# CO2 and 0 kH



## stevenlau (Jul 21, 2009)

Is it true that it is hard to measure dissolve CO2 in water of 0 dkH using Drop Checker? Why? 

Thank you.


----------



## bsmith (Dec 13, 2006)

Are you talking about the water in the tank or the water mixed with ph reagent in the Drop Checker?


----------



## stevenlau (Jul 21, 2009)

Ooops...The water in the tank. Sorry for my bad english  Thank you.


----------



## stevenlau (Jul 21, 2009)

Bumps...


----------



## Diana K (Dec 20, 2007)

Not sure if this answers the question...

In a drop checker you will have a specific amount of carbonates, to make the water read 4 German degrees of hardness. As the air above the tank water (inside the drop checker) has CO2 in a ratio with the tank water, this CO2 will enter the test solution in that ratio and change the pH reagent to give you a reading. Testing the drop checker for pH involves simply KH and CO2. Nothing else to affect the pH. 

Testing tank water for KH and pH includes all the other things in the tank water that can affect the pH, such as phosphates, organic matter, tannic acids and other things. You do not know what or how much of each affects the pH, so you do not know how much the CO2 is affecting the pH unless you do a comparison test. 

1) Test tank water for pH before turning on the CO2. 
Make no changes to anything else, just turn on CO2. 
2) Test the tank water for pH while the CO2 is running, after it has had a chance to circulate and be well mixed with the water. 

The difference is caused by the CO2 (since you were very careful not to make any other changes in the set up) so you can use that drop in the pH to determine how much CO2 is in the water.


----------



## stevenlau (Jul 21, 2009)

My tank water is 6.8 pH, decrease further by ADA AS II to 6.2 before CO2 is on and 5.2 after CO2 is off at night. The Drop Checker is lime green at the last 2 hours before CO2 is off and turn to blue at the morning before CO2 is on.

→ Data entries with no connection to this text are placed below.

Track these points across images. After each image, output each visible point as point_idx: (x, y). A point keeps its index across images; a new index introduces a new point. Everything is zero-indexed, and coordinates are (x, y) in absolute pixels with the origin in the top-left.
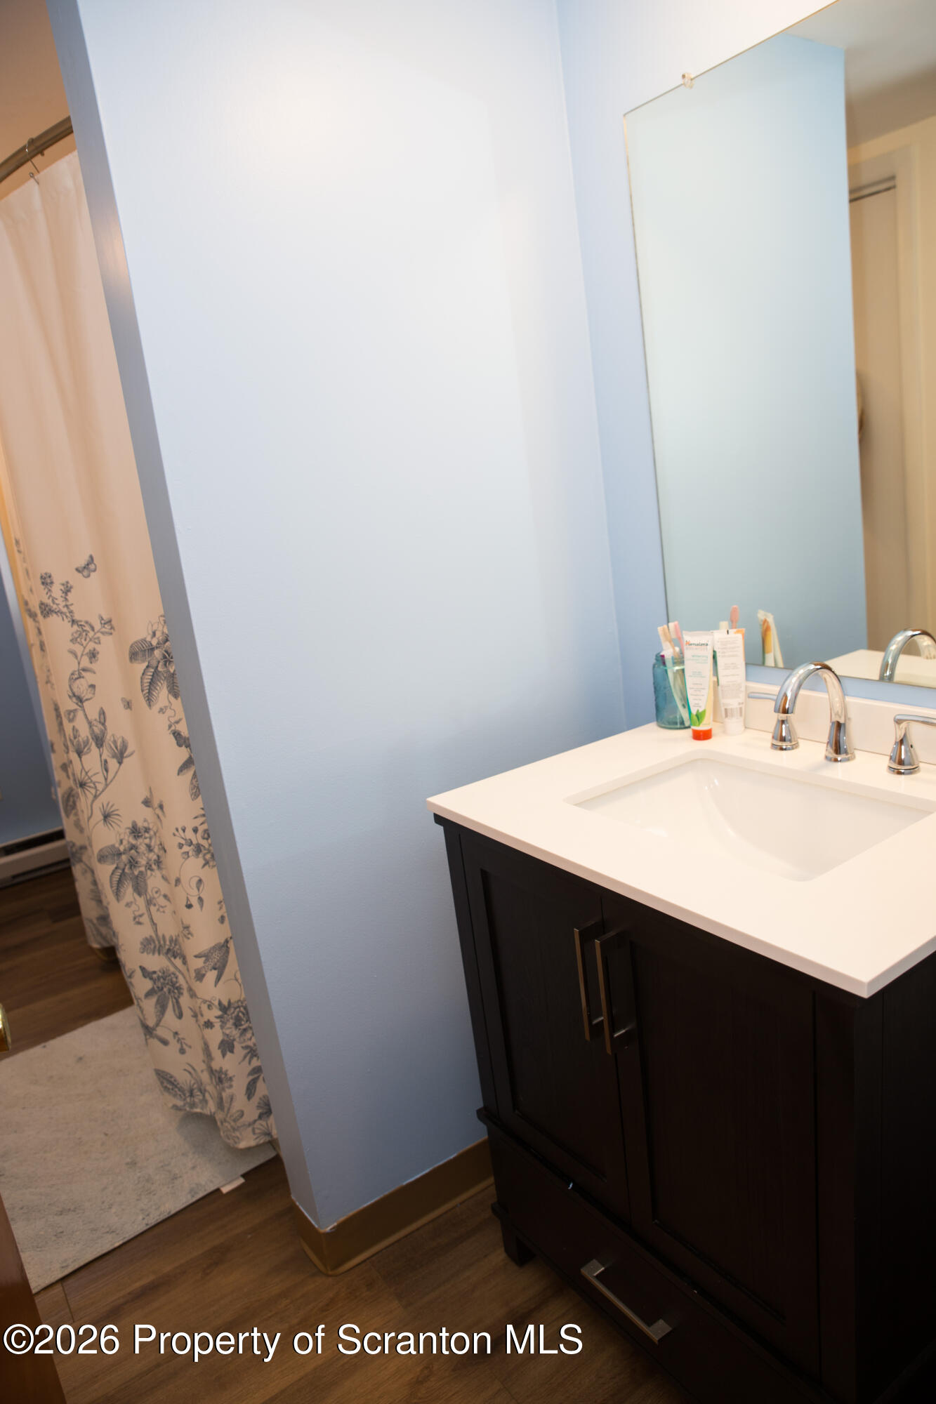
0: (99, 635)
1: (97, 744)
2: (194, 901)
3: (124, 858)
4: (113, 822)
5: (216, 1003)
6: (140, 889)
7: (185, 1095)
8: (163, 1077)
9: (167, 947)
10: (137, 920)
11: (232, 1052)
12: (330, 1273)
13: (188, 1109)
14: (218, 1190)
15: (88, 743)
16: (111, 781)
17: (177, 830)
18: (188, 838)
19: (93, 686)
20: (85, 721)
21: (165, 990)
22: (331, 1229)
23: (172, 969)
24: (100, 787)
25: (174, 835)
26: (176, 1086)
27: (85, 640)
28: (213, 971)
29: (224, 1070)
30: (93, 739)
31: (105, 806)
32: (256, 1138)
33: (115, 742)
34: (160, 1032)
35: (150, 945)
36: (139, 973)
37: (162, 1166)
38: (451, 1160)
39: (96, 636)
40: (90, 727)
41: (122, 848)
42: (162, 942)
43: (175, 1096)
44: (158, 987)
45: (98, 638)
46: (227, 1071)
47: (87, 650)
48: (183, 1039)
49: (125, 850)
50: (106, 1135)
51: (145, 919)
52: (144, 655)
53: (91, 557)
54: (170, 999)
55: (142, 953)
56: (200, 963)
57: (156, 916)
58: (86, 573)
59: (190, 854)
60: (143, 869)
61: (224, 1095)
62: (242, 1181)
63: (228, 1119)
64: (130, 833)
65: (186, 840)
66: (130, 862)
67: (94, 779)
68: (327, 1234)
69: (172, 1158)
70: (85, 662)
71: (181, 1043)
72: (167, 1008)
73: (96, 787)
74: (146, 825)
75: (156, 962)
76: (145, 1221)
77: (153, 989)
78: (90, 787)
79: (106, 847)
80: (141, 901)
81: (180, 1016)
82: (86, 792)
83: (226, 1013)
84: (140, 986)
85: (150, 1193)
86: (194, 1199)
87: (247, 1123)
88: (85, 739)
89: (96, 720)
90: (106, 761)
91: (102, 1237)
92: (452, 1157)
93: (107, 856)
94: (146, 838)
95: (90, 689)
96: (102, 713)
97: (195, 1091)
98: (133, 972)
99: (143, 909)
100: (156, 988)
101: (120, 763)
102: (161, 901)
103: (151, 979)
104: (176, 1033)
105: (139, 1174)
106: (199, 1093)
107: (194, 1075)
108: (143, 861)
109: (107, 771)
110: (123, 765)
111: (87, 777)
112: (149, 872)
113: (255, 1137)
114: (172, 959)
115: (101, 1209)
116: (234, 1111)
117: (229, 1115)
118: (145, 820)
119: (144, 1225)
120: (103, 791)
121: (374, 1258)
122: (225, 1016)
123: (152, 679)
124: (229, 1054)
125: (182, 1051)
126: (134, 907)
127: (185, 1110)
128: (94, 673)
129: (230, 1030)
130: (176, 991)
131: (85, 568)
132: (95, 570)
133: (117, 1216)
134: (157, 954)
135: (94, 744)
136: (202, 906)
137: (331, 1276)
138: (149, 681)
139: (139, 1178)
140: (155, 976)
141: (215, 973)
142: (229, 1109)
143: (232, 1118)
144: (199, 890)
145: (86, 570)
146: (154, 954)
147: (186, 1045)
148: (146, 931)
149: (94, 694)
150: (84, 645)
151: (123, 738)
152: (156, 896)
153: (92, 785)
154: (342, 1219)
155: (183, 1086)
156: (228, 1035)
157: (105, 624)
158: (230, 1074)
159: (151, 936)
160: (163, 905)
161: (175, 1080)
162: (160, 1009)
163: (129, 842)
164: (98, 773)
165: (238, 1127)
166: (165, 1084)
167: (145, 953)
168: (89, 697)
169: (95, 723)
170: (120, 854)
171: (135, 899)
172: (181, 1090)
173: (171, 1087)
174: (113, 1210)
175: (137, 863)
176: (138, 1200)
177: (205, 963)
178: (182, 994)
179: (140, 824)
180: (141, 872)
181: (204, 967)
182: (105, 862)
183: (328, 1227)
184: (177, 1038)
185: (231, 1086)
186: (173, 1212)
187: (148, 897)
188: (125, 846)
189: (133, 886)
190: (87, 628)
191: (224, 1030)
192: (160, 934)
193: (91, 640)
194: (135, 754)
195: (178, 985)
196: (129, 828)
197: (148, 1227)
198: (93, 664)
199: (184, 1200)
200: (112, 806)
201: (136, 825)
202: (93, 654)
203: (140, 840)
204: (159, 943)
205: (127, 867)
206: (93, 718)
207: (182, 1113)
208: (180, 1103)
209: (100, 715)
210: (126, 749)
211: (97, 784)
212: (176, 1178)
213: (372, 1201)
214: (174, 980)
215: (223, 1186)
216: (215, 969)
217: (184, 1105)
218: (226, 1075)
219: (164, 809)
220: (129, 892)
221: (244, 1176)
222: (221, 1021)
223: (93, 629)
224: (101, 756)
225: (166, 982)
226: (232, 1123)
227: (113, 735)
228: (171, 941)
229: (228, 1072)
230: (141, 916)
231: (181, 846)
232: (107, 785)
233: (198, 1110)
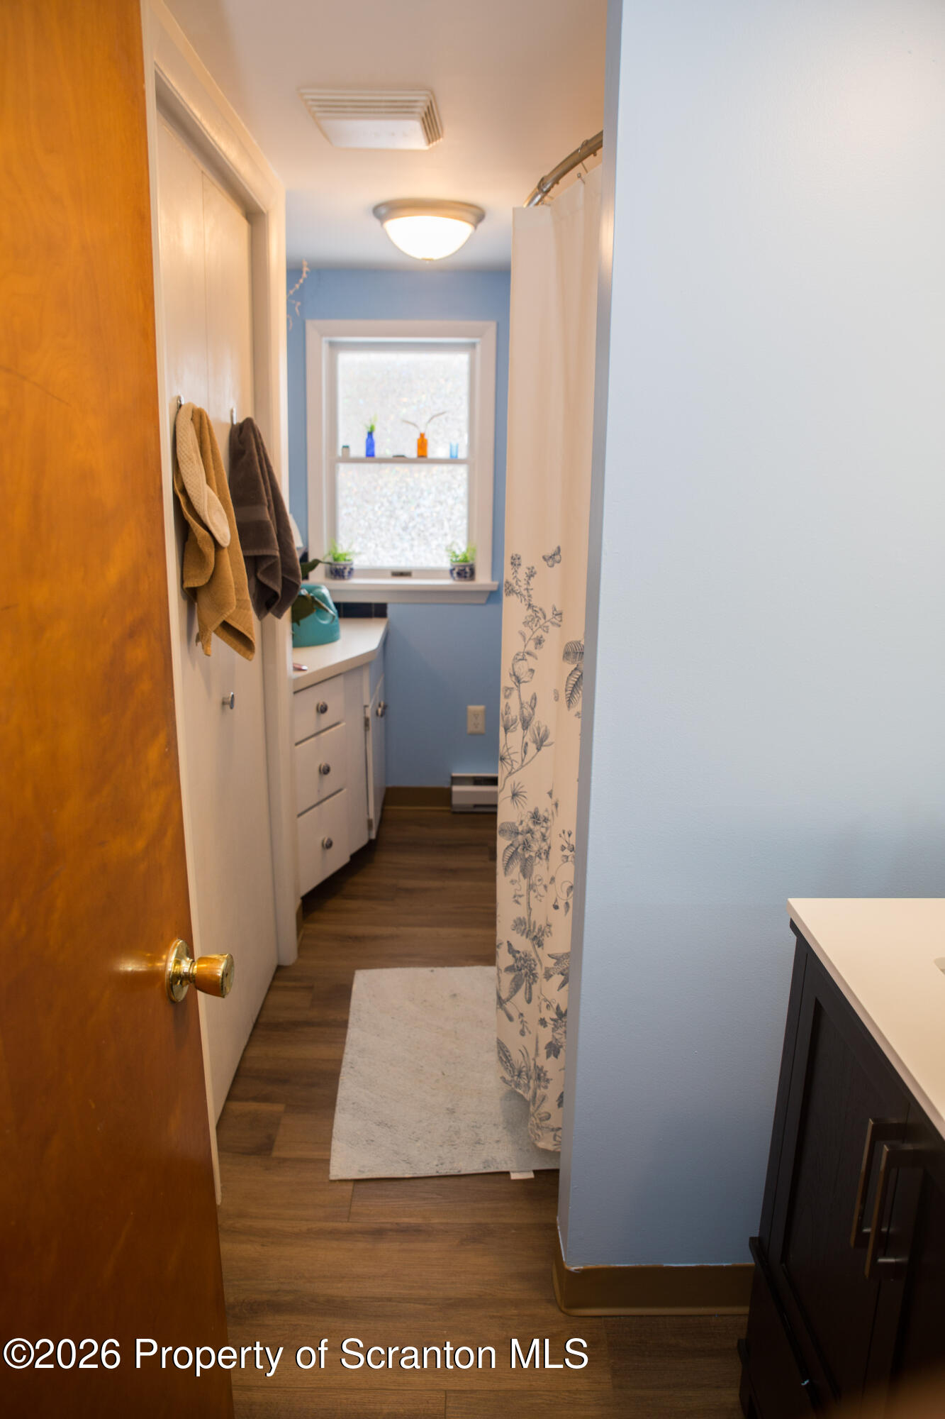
0: (548, 624)
1: (523, 726)
2: (561, 904)
3: (520, 837)
4: (520, 803)
5: (555, 1006)
6: (526, 872)
7: (514, 1072)
8: (501, 1048)
9: (535, 934)
10: (516, 898)
11: (556, 1057)
12: (563, 1309)
13: (513, 1086)
14: (508, 1173)
15: (516, 722)
16: (527, 764)
17: (564, 833)
18: (571, 843)
19: (532, 671)
20: (518, 700)
21: (523, 971)
22: (576, 1270)
23: (534, 956)
24: (516, 766)
25: (560, 836)
26: (509, 1061)
27: (536, 626)
28: (560, 975)
29: (545, 1069)
30: (521, 720)
31: (516, 785)
32: (555, 1145)
33: (539, 729)
34: (508, 1006)
35: (522, 925)
36: (505, 947)
37: (473, 1127)
38: (722, 1268)
39: (546, 624)
40: (522, 708)
41: (520, 829)
42: (532, 928)
43: (506, 1069)
44: (518, 967)
45: (547, 627)
46: (547, 1071)
47: (535, 636)
48: (526, 1022)
49: (522, 831)
50: (443, 1074)
51: (523, 900)
52: (575, 657)
53: (559, 548)
54: (524, 984)
55: (513, 930)
56: (550, 963)
57: (533, 902)
58: (550, 562)
59: (570, 859)
60: (533, 854)
61: (538, 1092)
62: (531, 1175)
63: (535, 1115)
64: (531, 818)
65: (569, 844)
66: (524, 844)
67: (512, 756)
68: (570, 1272)
69: (484, 1123)
70: (531, 646)
71: (523, 1025)
72: (520, 988)
73: (512, 765)
74: (546, 814)
75: (522, 944)
76: (437, 1168)
77: (513, 966)
78: (507, 763)
79: (508, 823)
80: (524, 883)
81: (529, 1001)
82: (504, 766)
83: (561, 1019)
84: (504, 959)
85: (453, 1145)
86: (484, 1171)
87: (551, 1127)
88: (514, 717)
89: (527, 703)
90: (527, 744)
91: (399, 1162)
92: (725, 1265)
93: (506, 831)
94: (542, 827)
95: (530, 673)
96: (534, 698)
97: (524, 1073)
98: (501, 944)
99: (524, 891)
100: (516, 967)
101: (538, 750)
102: (541, 889)
103: (514, 956)
104: (521, 1015)
105: (452, 1123)
106: (525, 1077)
107: (526, 1059)
108: (535, 847)
109: (525, 753)
110: (540, 752)
111: (507, 753)
112: (537, 859)
113: (555, 1143)
114: (536, 946)
115: (410, 1138)
116: (542, 1111)
117: (537, 1113)
118: (547, 811)
119: (435, 1171)
120: (518, 770)
121: (610, 1319)
122: (559, 1021)
123: (576, 682)
124: (552, 1057)
125: (522, 1033)
126: (516, 886)
127: (511, 1086)
128: (536, 659)
129: (560, 1036)
130: (531, 977)
131: (551, 557)
132: (559, 562)
133: (419, 1151)
134: (524, 937)
135: (520, 725)
136: (567, 911)
137: (562, 1311)
138: (574, 683)
139: (451, 1127)
140: (517, 955)
141: (562, 978)
142: (539, 1107)
143: (539, 1116)
144: (568, 895)
145: (551, 560)
146: (522, 935)
147: (527, 1029)
148: (521, 912)
149: (531, 678)
150: (534, 630)
151: (546, 727)
152: (538, 883)
153: (509, 761)
154: (590, 1266)
155: (514, 1063)
156: (556, 1040)
157: (556, 615)
158: (549, 1076)
159: (524, 918)
160: (542, 894)
161: (509, 1056)
162: (514, 986)
163: (528, 825)
164: (517, 752)
165: (542, 1127)
166: (501, 1055)
167: (515, 932)
168: (526, 680)
169: (526, 706)
170: (517, 833)
171: (519, 879)
172: (512, 1066)
173: (505, 1060)
174: (418, 1144)
175: (529, 846)
176: (441, 1146)
177: (555, 965)
178: (536, 982)
179: (541, 812)
180: (530, 856)
181: (553, 968)
182: (503, 836)
183: (573, 1266)
184: (521, 1020)
185: (546, 1087)
186: (463, 1172)
187: (531, 882)
188: (523, 827)
189: (521, 866)
190: (540, 615)
191: (555, 1034)
192: (532, 920)
193: (540, 627)
194: (553, 745)
195: (534, 972)
196: (531, 812)
197: (438, 1174)
198: (537, 650)
199: (476, 1167)
200: (521, 787)
201: (538, 812)
202: (540, 640)
203: (538, 827)
204: (530, 927)
205: (521, 847)
206: (526, 701)
207: (509, 1088)
208: (508, 1078)
209: (532, 699)
210: (547, 738)
211: (514, 763)
212: (479, 1143)
213: (626, 1265)
214: (533, 966)
215: (513, 1172)
216: (563, 974)
217: (511, 1081)
218: (545, 1074)
219: (559, 808)
220: (516, 869)
221: (535, 1172)
222: (554, 1025)
223: (545, 618)
224: (523, 738)
225: (526, 965)
226: (538, 1121)
227: (539, 722)
228: (540, 930)
229: (548, 1074)
230: (520, 896)
231: (563, 848)
232: (522, 766)
233: (521, 1092)
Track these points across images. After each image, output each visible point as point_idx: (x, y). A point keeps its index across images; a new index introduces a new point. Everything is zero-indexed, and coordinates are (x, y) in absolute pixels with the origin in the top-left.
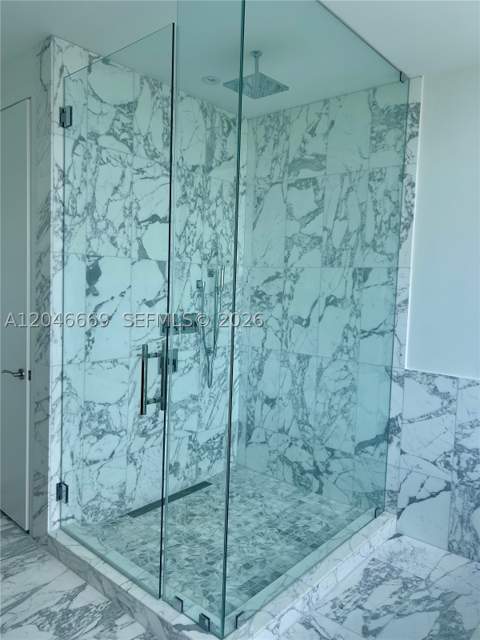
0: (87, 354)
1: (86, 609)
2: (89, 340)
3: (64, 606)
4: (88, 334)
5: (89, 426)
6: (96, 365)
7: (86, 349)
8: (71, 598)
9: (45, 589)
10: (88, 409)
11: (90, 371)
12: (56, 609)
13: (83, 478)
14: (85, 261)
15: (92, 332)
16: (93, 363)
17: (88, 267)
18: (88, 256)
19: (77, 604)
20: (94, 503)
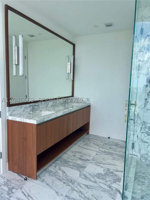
0: (145, 106)
1: (116, 175)
2: (146, 102)
3: (113, 171)
4: (146, 99)
5: (145, 130)
6: (148, 111)
7: (145, 104)
8: (117, 171)
9: (115, 166)
10: (144, 124)
11: (146, 112)
12: (111, 170)
13: (141, 145)
14: (146, 76)
15: (147, 99)
16: (147, 110)
17: (147, 78)
18: (148, 74)
19: (116, 173)
20: (145, 156)
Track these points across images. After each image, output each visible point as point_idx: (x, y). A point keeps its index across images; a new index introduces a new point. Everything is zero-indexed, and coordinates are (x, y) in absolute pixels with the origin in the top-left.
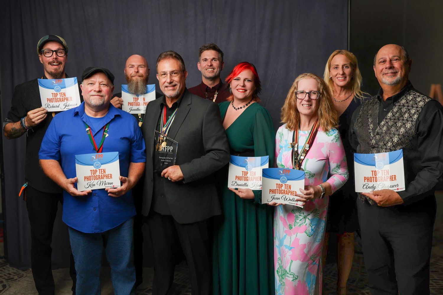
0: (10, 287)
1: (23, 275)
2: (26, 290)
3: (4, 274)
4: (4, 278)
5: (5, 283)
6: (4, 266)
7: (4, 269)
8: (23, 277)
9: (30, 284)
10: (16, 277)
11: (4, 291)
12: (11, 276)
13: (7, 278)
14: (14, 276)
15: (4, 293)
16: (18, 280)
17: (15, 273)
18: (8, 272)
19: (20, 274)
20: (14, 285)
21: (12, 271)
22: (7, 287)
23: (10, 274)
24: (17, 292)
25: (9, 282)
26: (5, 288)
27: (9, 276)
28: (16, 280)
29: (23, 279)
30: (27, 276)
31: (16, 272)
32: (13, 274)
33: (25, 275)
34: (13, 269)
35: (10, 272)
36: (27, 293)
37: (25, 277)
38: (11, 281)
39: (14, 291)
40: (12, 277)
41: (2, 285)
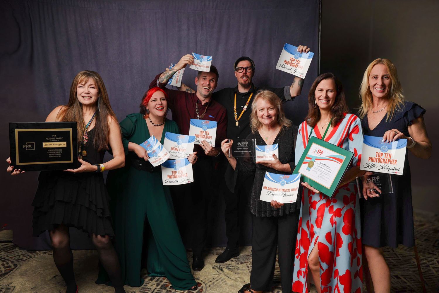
0: (21, 266)
1: (32, 256)
2: (35, 268)
3: (13, 255)
4: (14, 259)
5: (16, 262)
6: (12, 249)
7: (13, 251)
8: (31, 258)
9: (39, 263)
10: (25, 258)
11: (16, 269)
12: (20, 257)
13: (17, 259)
14: (23, 257)
15: (16, 271)
16: (27, 260)
17: (23, 255)
18: (17, 254)
19: (28, 255)
20: (24, 264)
21: (21, 253)
22: (18, 266)
23: (20, 256)
24: (27, 270)
25: (19, 262)
26: (17, 266)
27: (19, 257)
28: (26, 260)
29: (32, 260)
30: (35, 257)
31: (25, 254)
32: (22, 255)
33: (33, 256)
34: (21, 252)
35: (19, 254)
36: (37, 270)
37: (34, 258)
38: (22, 261)
39: (25, 269)
40: (22, 258)
41: (13, 265)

Just read somewhere that stated having 0 dkH will be impossible to determine the dissolved CO2.

Thank you Diana.


----------



## Diana K (Dec 20, 2007)

I think those colors in the drop checker are correct. Some shade of green indicates about the right level of CO2, and the blue shows very little CO2 in the water.


----------



## stevenlau (Jul 21, 2009)

Glad to know it from you. Thanks


----------



## mikaila31 (Feb 24, 2006)

0 kH means your water has very little buffering ability and the pH will change a lot as you are seeing. You might want to add something to bring that up. Using a calcium fertilizer will do that. For example my hard water, pH 7.6, kH 8, does not like to fluctuate CO2 being on only changes pH by .4-.6 at 30ppm.


----------



## DVS (Nov 20, 2005)

mikaila31 said:


> 0 kH means your water has very little buffering ability and the pH will change a lot as you are seeing. You might want to add something to bring that up. Using a calcium fertilizer will do that. For example my hard water, pH 7.6, kH 8, does not like to fluctuate CO2 being on only changes pH by .4-.6 at 30ppm.


If your pH only changes by .4 to .6, you only have approximately 15 ppm of CO2. The relationship is constant. Calcium chloride and calcium sulfate will have no effect on ph or kH. Calcium carbonate will.


----------



## ashappard (Jun 3, 2006)

over the years, I think many in the hobby have realized that pH fluctuation due to CO2 injection is not harmful to livestock. Too much CO2, that can be harmful. TDS fluctuation, that can be harmful.

if your tank is clean, and the dosing is good - dont fret pH. I dont measure it anymore, going on a few years now.


----------